EL CAJON (CNS) - Authorities Thursday rescued 78 dogs living in drastically unsanitary conditions in a small, filth-ridden home at the foot of Fletcher Hills.
A neighbor reported the unhealthy situation at the house in the 700 block of El Monte Avenue in El Cajon, and police notified the San Diego Humane Society this morning, according to Humane Society officials.
Officers with the animal-welfare agency found 78 small canines, including terrier, Chihuahua and Dachshund mixes, in the modest single-story residence, the floors of which were covered in feces up to a foot deep in places, said Stephen MacKinnon, law enforcement chief for the organization.
The personnel initially were unable to remain in the home for more than a minute or so at a time due to the overpowering reek inside, including that of ammonia from a heavy buildup of urine, MacKinnon said.
Once equipped with respirators, the workers began removing the dogs, most of them young and some still puppies, from the house near Parkway Plaza mall.

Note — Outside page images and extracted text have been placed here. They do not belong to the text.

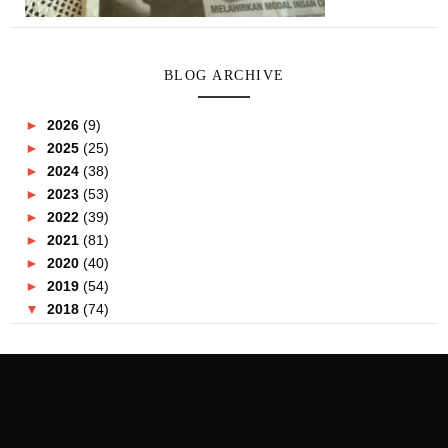
BLOG ARCHIVE
►
2026
(9)
►
2025
(25)
►
2024
(38)
►
2023
(53)
►
2022
(39)
►
2021
(81)
►
2020
(40)
►
2019
(54)
▼
2018
(74)
►
December
(4)
►
November
(2)
►
October
(5)
►
September
(6)
►
August
(3)
►
July
(3)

A veterinary team examined the animals triage-style at the scene before sending them to the Humane Society's Morena-area shelter for further health evaluations.
The dogs all appeared to be well-fed, and none seemed to be in dire shape, according to MacKinnon. Some, however, showed signs of possible skin and respiratory ailments, he said.
The resident who had hoarded the animals was cooperative with authorities. He told them he had gradually gotten carried away with collecting dogs and wound up overwhelmed by the task of caring for the pack while increasingly distracted by personal problems, MacKinnon said.
The man, whose name was not released, told officials he was interested in eventually reclaiming a few of his pets, if possible. To do so, he would have to apply for adoption and undergo a strict approval process, including an evaluation of the environment in which the dogs would live, according to the Humane Society.
The home was declared uninhabitable and likely will have to be demolished due to the extent of the contamination, which likely permeated the structure itself, MacKinnon said.